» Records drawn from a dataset

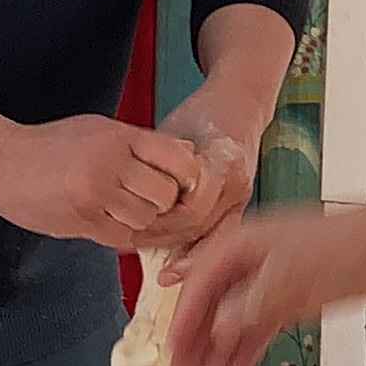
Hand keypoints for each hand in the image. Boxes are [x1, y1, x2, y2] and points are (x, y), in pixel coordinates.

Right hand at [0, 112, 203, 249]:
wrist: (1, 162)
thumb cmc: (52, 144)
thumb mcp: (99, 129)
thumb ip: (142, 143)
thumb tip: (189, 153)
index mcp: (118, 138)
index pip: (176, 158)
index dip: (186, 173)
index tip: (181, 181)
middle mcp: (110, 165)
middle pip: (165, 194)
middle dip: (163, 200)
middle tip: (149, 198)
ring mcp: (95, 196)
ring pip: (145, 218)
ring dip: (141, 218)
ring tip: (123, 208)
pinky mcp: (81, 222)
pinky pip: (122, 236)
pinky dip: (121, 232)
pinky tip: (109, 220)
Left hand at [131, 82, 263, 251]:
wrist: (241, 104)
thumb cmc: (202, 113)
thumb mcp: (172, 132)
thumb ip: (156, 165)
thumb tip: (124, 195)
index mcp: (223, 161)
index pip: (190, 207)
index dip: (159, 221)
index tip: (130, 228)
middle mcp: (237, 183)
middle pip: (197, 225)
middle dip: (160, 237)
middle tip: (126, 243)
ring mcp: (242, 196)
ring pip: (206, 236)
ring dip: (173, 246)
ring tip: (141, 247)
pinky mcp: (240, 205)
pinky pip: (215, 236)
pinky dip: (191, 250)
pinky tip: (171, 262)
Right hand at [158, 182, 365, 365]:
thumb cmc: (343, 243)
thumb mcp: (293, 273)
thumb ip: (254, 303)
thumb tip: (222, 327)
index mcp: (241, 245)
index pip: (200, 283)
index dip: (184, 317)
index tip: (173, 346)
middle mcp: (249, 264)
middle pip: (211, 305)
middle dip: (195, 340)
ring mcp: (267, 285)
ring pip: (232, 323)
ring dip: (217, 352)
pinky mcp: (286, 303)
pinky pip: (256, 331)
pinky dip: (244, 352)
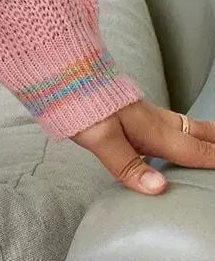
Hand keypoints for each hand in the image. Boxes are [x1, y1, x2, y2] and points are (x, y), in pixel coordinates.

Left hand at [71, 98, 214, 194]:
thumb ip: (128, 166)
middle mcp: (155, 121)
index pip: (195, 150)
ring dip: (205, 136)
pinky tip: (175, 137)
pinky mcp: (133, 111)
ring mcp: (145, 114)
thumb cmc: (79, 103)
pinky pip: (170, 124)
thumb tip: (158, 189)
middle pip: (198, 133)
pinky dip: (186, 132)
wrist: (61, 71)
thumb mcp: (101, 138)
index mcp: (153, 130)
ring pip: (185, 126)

» Work task
For this exercise, copy the entries above exactly and skip any picture.

» Answer
Hand keypoints for each hand in the image. Boxes are [x1, y1, x2, y2] and points are (x, y), in pixel coordinates.

Right hand at [0, 112, 203, 249]:
wrist: (1, 162)
thumb cmc: (52, 144)
thumb mcp: (99, 129)
thumb ip: (142, 143)
thumb tip: (189, 153)
index mcp: (118, 138)
index pip: (176, 158)
index dip: (186, 173)
index tip: (181, 181)
middle mcp: (110, 165)
middle pip: (165, 194)
middle dip: (163, 200)
middle tip: (149, 198)
ring mcp: (95, 196)
ring pip: (145, 218)
ring dip: (141, 218)
ring tip: (123, 208)
pinky mcp: (81, 222)
pinky pip: (122, 236)
pinky dip: (121, 232)
pinky tip: (109, 220)
Left hand at [131, 82, 263, 251]:
wrist: (241, 104)
thumb cmc: (202, 113)
thumb mcp: (172, 132)
thumb ip: (156, 165)
thumb tip: (124, 195)
index mcp: (223, 161)
index pip: (190, 207)
index dip: (159, 221)
index tip: (130, 228)
middle mcp: (237, 183)
middle pip: (197, 225)
middle dip: (160, 237)
middle tip: (126, 243)
ring mcp: (242, 196)
ring pip: (206, 236)
ring dip: (173, 246)
ring tip: (141, 247)
pinky mcp: (240, 205)
pinky pip: (215, 236)
pinky dip: (191, 250)
pinky tip: (171, 262)
Right hand at [158, 182, 365, 365]:
thumb cmc: (343, 243)
thumb mcp: (293, 273)
thumb ip: (254, 303)
thumb tip: (222, 327)
index mcp: (241, 245)
index pip: (200, 283)
index dip: (184, 317)
index tip: (173, 346)
middle mcp: (249, 264)
middle pip: (211, 305)
middle dip: (195, 340)
ring mcp: (267, 285)
ring pip: (232, 323)
ring dip: (217, 352)
pinky mcp: (286, 303)
pinky pip: (256, 331)
pinky dip: (244, 352)
Hand keypoints for each hand in the image. Boxes are [x1, y1, x2, y2] and points are (x, y), in pixel coordinates.

Left hand at [71, 98, 214, 194]:
thumb ip: (128, 166)
middle mcp: (155, 121)
index pip: (195, 150)
ring dip: (205, 136)
pinky tip: (175, 137)
pinky mcp: (133, 111)
ring mcp: (145, 114)
thumb cmc: (79, 103)
pinky pip: (170, 124)
thumb tip: (158, 189)
middle pip: (198, 133)
pinky dip: (186, 132)
wrist: (61, 71)
thumb mcp: (101, 138)
index mcp: (153, 130)
ring pip: (185, 126)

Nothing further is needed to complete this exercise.